Passengers travelling on Route 32 buses (Georgetown to Parika) are expected to pay lower fares in keeping with a temporary agreement reached between the Ministry of Commerce and the United Minibus Union (UMU), the Government Information Agency (GINA) said on Monday.

All short drops in zone 32 to be immediately reduced to $80 from $100; and Georgetown to Parika to $ 400, from the current $500 currently demanded from passengers.

The interim agreement was reached at meeting held Saturday between the ministry and UMU to discuss the minibus situation countrywide.

The two sides have agreed to meet within the next two weeks to discuss the UMU’s proposed fare structure in greater detail.

GINA said specific note has been made of the exorbitant fares now being demanded by drivers and conductors of Route 31 and 32 operators.The parties agreed this must cease forthwith.

Further, it was agreed:-
–        Minibus transport is essentially a small man’s mode of transportation and every effort must be explored to avoid an imposition of hardship on the commuting public

–      UMU will be meeting with the zone 31 minibuses on Monday, January 20, 2014 to discuss their grievances and explore solutions favourable to all stakeholders.

–       Fares must be displayed in all minibuses, and passengers will pay only what is posted and signed by the union, in conjunction with the Ministry.
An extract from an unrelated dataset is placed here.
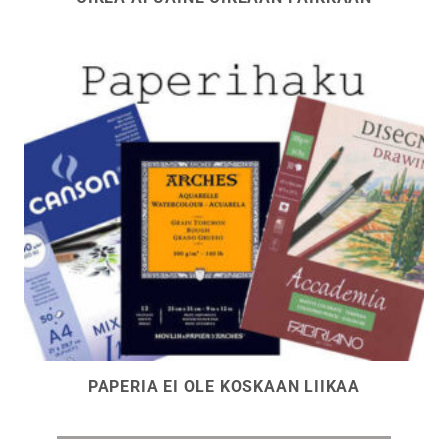
PAPERIA EI OLE KOSKAAN LIIKAA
Law enforcement agencies will be asked to assist.

–       MinTIC will continue engaging the United Minibus Union with the hope of developing a cordial and mutually beneficial relationship, thereby creating a platform for positive and objective interaction. The Union will also intensify their high level engagement with the Ministry of Home Affairs, and Works and Transport.
 

Both parties are working to evaluate the case advance by UMU for reviewing and establishing acceptable structured fares, applicable to all minibus zones in Guyana; as well as a plan to improve the service to the consumers. This include: a dress code, (UMU’s contribution in making this a reality in the University of Guyana sub-zone was commended); eliminating touting, hot plating and overcrowding; respect for the elderly and minimising other uncaring practices.

The meeting noted with grave concern, a report with suggests that many minibuses are engaged in rogue behaviour, to which traffic policemen seem reluctant and incapable of moving against, are owned by law enforcement officials, and also persons attached to other state-owned agencies.